Estamos observando aumento desse tipo de caso, mas muitas pessoas não sabem disso. Se uma criança tem miocardite e contrai covid, ela pode sofrer de insuficiência cardíaca. Em outros casos, pode sofrer de insuficiência renal que demande diálise mesmo após a cura da covid.
Eu diria que, além da morte, essas são algumas das sequelas mais graves possíveis que a doença pode causar.
Há também a covid longa, que, no caso das crianças, levou muito mais tempo para que fosse identificada. Isso se deve, em parte, ao fato de que as crianças geralmente não dão entrevistas, não votam ou fazem doações para políticos.

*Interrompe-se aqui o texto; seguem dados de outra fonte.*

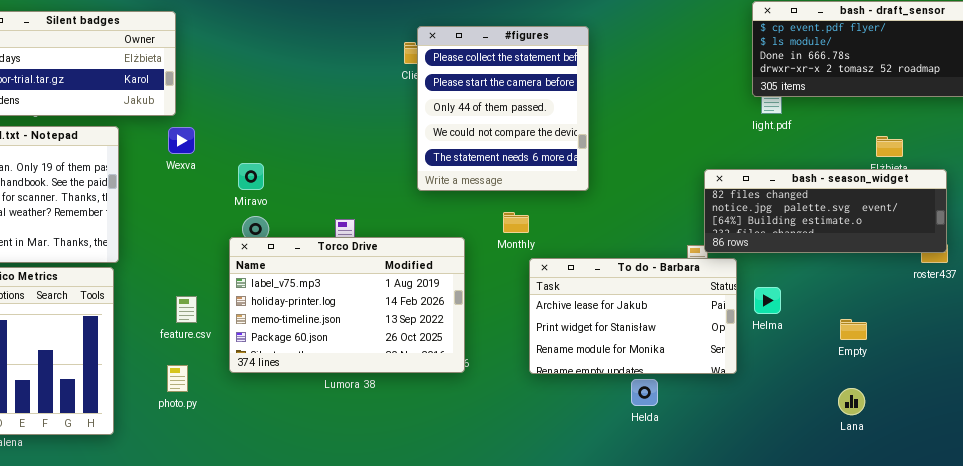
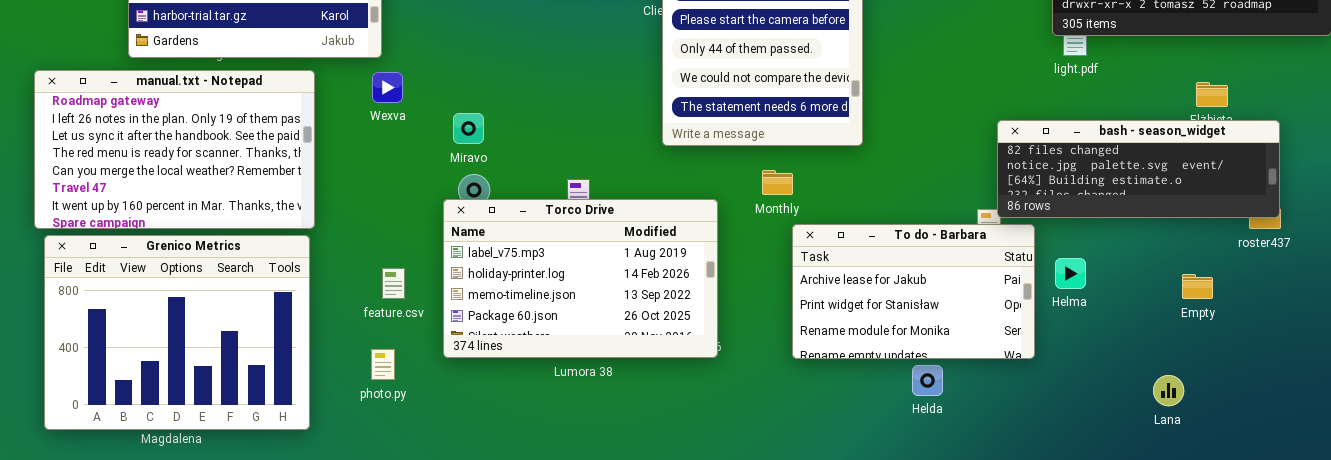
Empty: [840,319,867,340] -> [1182,274,1213,299], moved

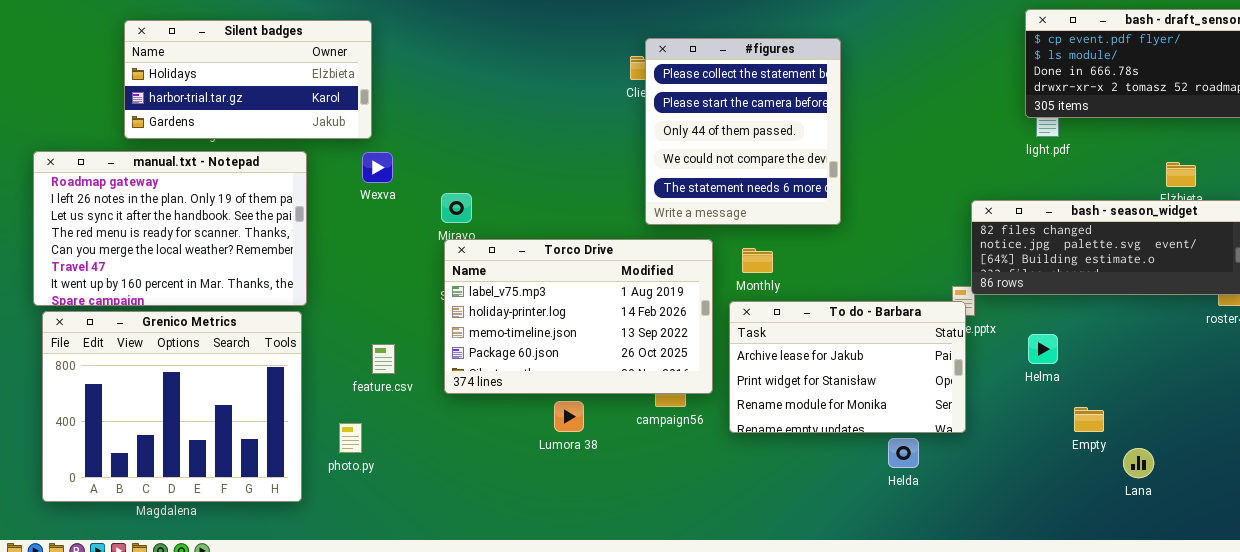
Torco Drive: [443,199,718,358] -> [444,239,713,394], moved
To do - Barbara: [792,224,1035,359] -> [729,301,966,433], moved
Empty: [1182,274,1213,299] -> [1074,407,1104,432], moved
photo.py: [371,349,395,380] -> [339,423,362,453], moved

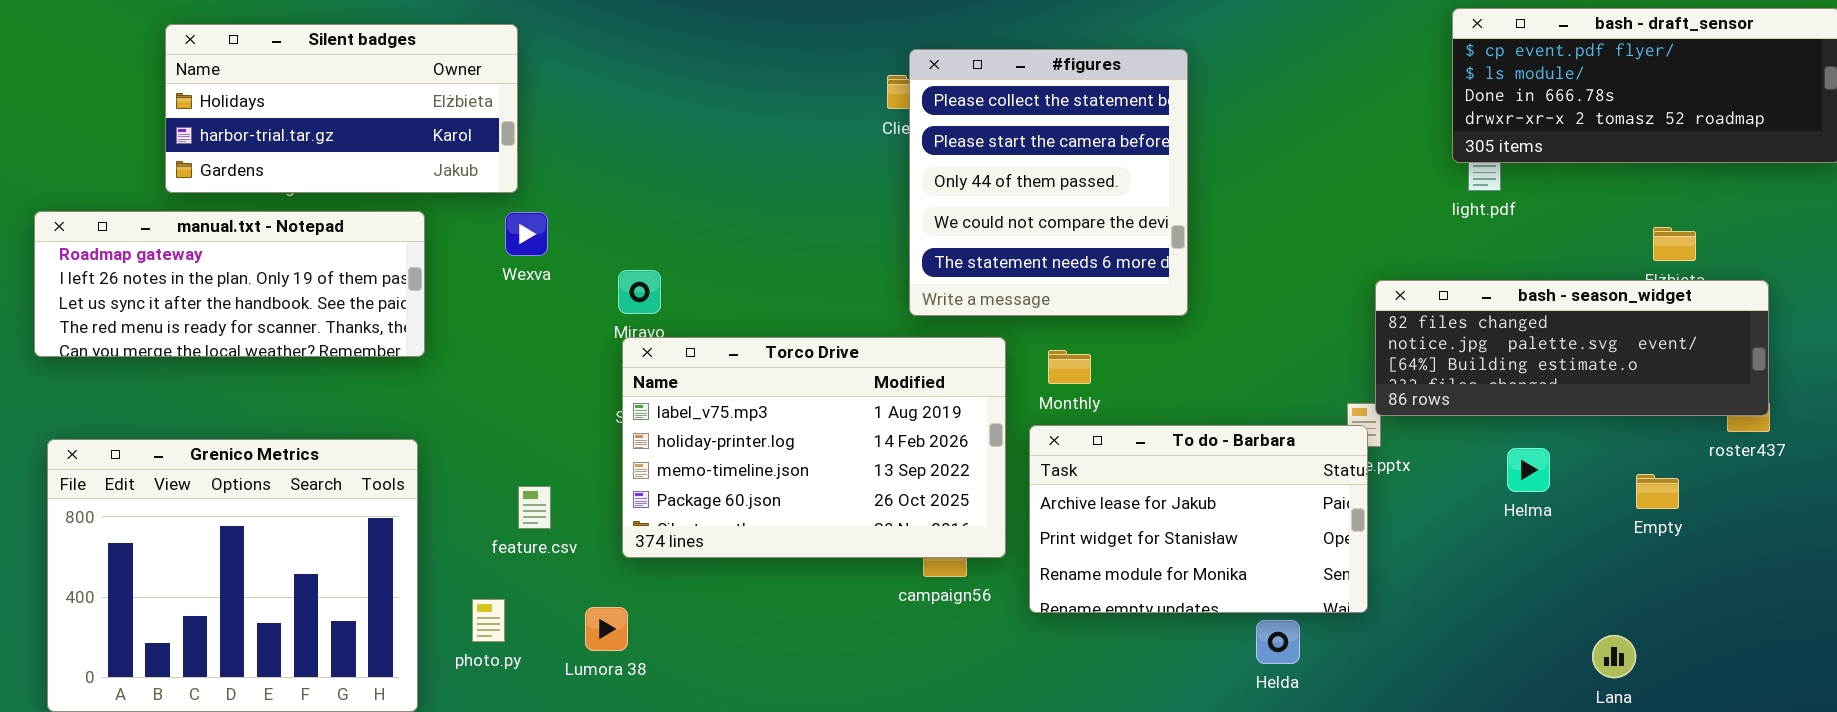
manual.txt - Notepad: [33,151,307,306] -> [34,211,425,357], resized
Helma: [1028,334,1058,364] -> [1507,448,1550,492], moved
Lumora 38: [554,401,584,432] -> [585,607,628,651], moved
Empty: [1074,407,1104,432] -> [1636,474,1679,509], moved

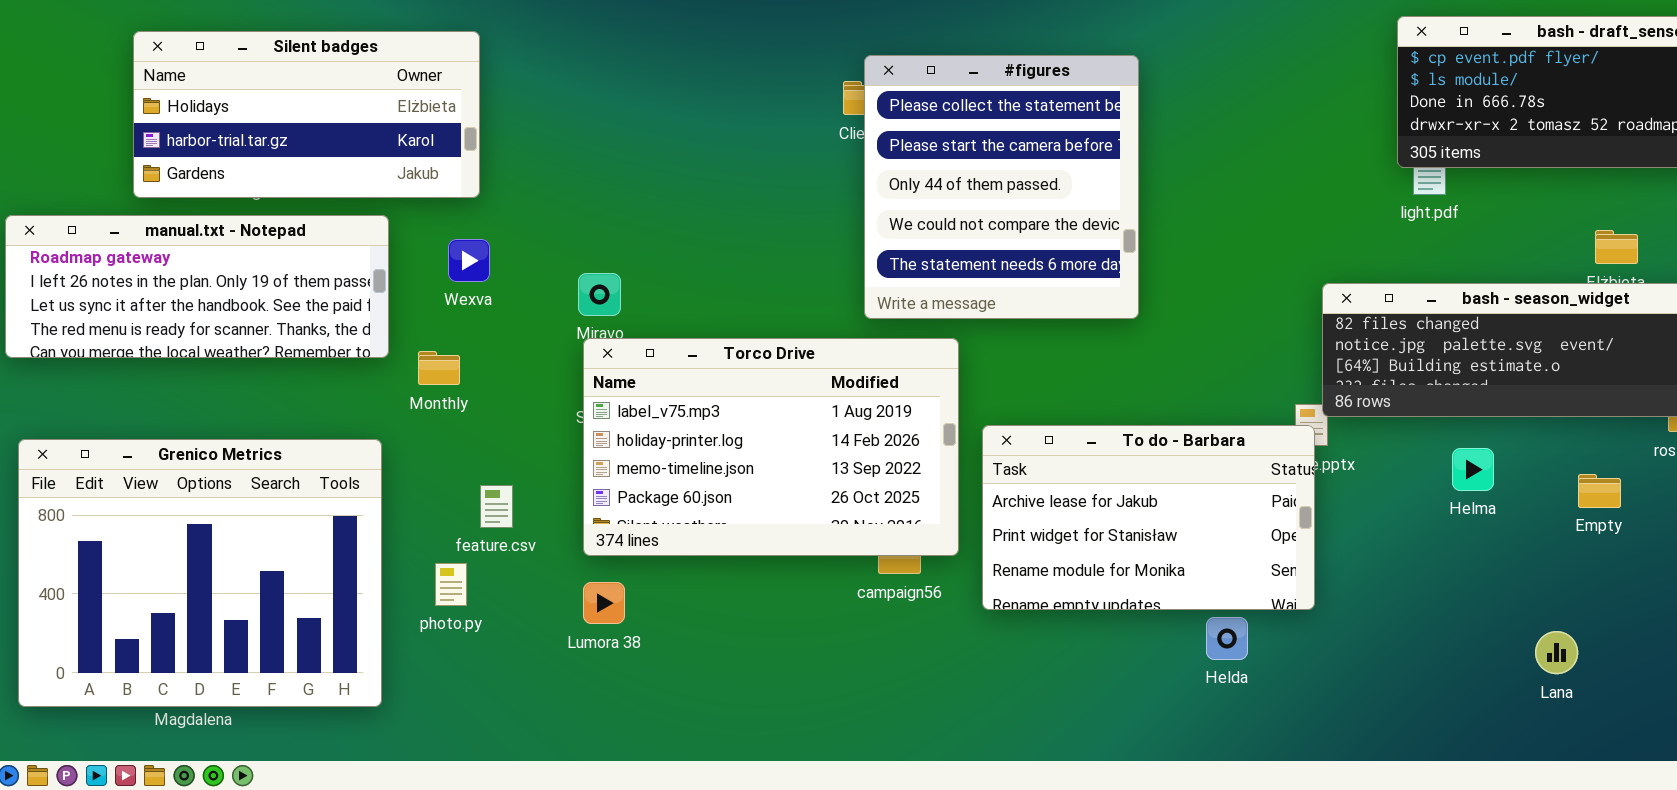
Wexva: [505,212,548,256] -> [448,239,490,282], moved
Monthly: [1048,350,1091,384] -> [418,351,460,385], moved
photo.py: [472,599,505,642] -> [435,563,467,606], moved
Lumora 38: [585,607,628,651] -> [583,582,625,624], moved

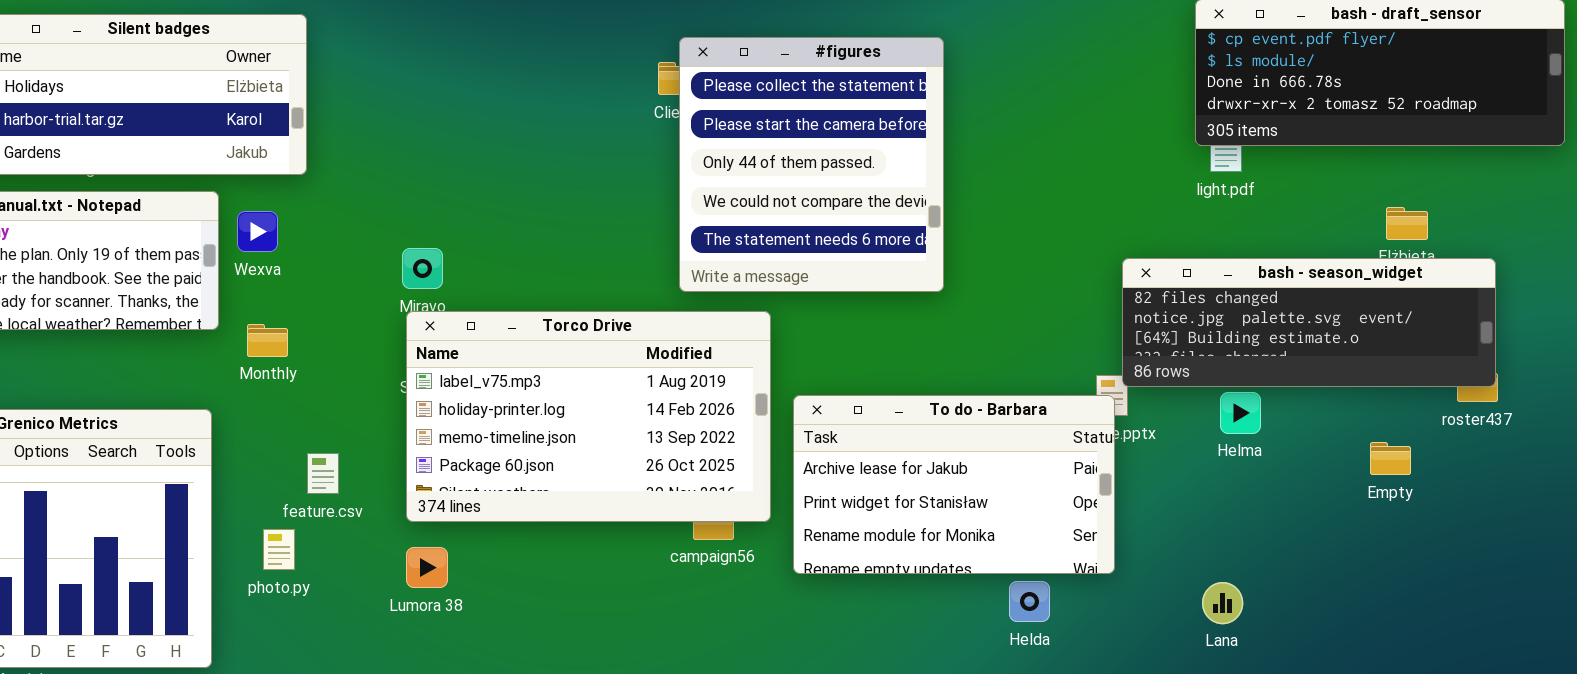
Wexva: [448,239,490,282] -> [237,211,278,252], moved
Helma: [1452,448,1494,491] -> [1220,392,1261,434], moved
Lana: [1535,631,1578,674] -> [1202,582,1243,624], moved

Se prestarmos atenção ao que está acontecendo com crianças que têm covid longa, percebemos que elas sentem fadiga, dores de cabeça, confusão mental, distúrbios do sono, desconforto, alterações no olfato e no paladar. Algumas dessas crianças desenvolveram depressão severa.
Uma das coisas mais preocupantes é que a covid pode provocar repercussões nas próximas décadas com consequências que nem conhecemos hoje.
O panorama está se complicando. Cerca de metade dos testes de covid que fiz em uma única semana deram positivo. Isso é uma taxa de positividade de 50% apenas na minha amostra.
E isso foi antes do início do ano letivo no final de agosto.
O que vi é que a abertura de escolas nada mais fez do que colocar mais combustível no fogo, acelerando o índice de positividade entre as crianças, pelo menos aqui em Houston [capital do Estado do Texas].
É de fato assustador quando o maior centro médico do mundo, o Texas Medical Center, está à beira do colapso.
A unidade de terapia intensiva do Hospital Pediátrico do Texas está lotada, e isso afeta outras crianças que podem precisar de cuidados intensivos porque sofreram um acidente ou desenvolveram, por exemplo, meningite bacteriana. O que você faz com elas?
Uma situação semelhante também está ocorrendo em outras partes dos EUA. Em uma semana de agosto, apenas em uma semana, 180 mil novos casos de covid em crianças foram diagnosticados no país.
E muitas pessoas não querem ser vacinadas, apesar do que estamos passando. Aqui no Texas, apenas 56% estão vacinadas com as duas doses. A essa altura do campeonato, isso é cruel.
As pessoas deveriam levar isso a sério pelas crianças. No momento, elas são o grupo mais vulnerável, porque os idosos podem receber uma terceira dose.
As crianças, por outro lado, não podem nem mesmo receber uma primeira dose se tiverem menos de 12 anos de idade. Assim, para mim, o mais importante é que todas as pessoas que podem se vacinar o façam.
Pode parecer algo muito óbvio, mas aparentemente é preciso que isso seja bradado para todo mundo aos quatro ventos.
Nossa última esperança agora é que as pessoas usem máscaras e que nos comportemos como adultos responsáveis.